Die Welt hielt den Atem an. Die Vögel verstummten, Wolken zogen herauf. Opescha erstarrte einige Sekunden, sein Lächeln erstarb, seine Mundwinkel neigten sich immer weiter abwärts. Ede der Taschendieb stoppte seinen Uhrenklau, die Hand noch in der Hosentasche vom Fischhändler Fiete, dessen Messer mitten im Schwung gefror, als er gerade einen Rotbarsch für die alte Witwe Rampalla köpfen wollte. Ungläubiges Starren. Nur Summbrack trottete unbeirrt weiter. Opescha drehte sich langsam um, und sah Summbrack nach.

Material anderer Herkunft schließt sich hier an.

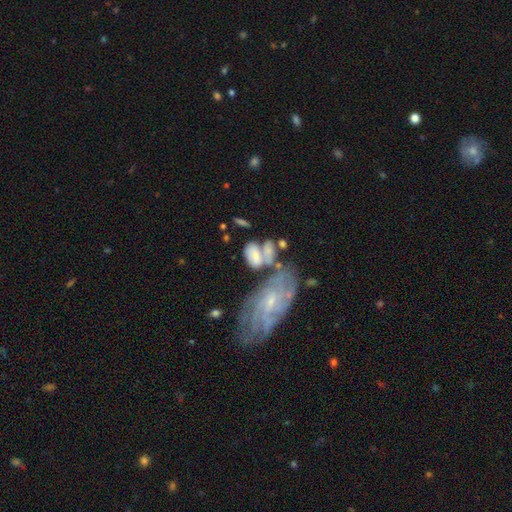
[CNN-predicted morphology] The model was most divided on "smooth or featured": smooth: 46%, featured or disk: 45%, star or artifact: 9%. Remaining: merging — merger (39%).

Er räusperte sich.
„Ich sagte: Moin!“ Jedes Wort sprach er so laut und deutlich wie möglich aus.
„Hmrgh, lass mich in Ruhe!“, grummelte Summbrack und ging seines Weges.

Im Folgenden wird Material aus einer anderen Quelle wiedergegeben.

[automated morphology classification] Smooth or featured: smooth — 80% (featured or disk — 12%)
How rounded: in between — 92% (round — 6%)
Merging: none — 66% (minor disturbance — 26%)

Doch Opescha ließ nicht locker. Er folgte Summbrack und stellte ihn zur Rede.
„Ich sagte: Moin!“
„Halt die Klappe, du Rotzlöffel!“
„Wie war das?“
„Jetzt geh endlich weg, du Nervensäge!“
„Das reicht! Hört alle her!“, verkündete Opescha seinem Publikum, „Summbrack ist ein alter Stinkstiefel! Jawohl. Ein Mufflon sondergleichen! Ja genau, der hier!“
Stilles Kopfnicken bei der versammelten Zuschauerschaft.

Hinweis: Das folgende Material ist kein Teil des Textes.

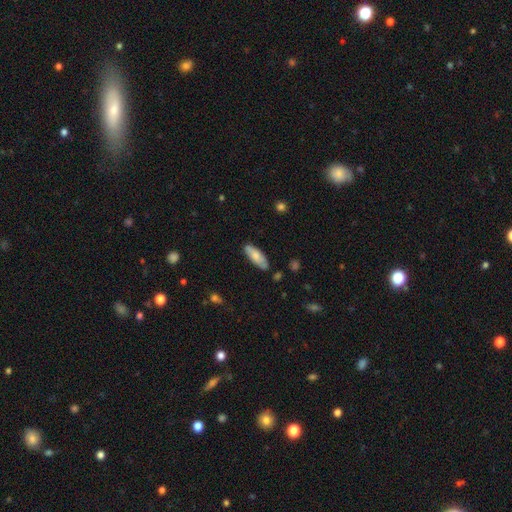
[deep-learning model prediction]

„Das ist nicht wahr“, sagte Summbrack. „Jetzt geh mir aus dem Weg, du Hund.“
Aber damit gab sich Opescha nicht zufrieden. Den ganzen Weg bis zu Summbracks Haus folgte er ihm, umtanzte ihn, zeigte mit dem Finger und brüllte: „Summbrack ist ein Griesgram!“ Dabei war Opescha von einer wohltuenden Aura der Redlichkeit umgeben, die ihn in seinem Tun bestärkte.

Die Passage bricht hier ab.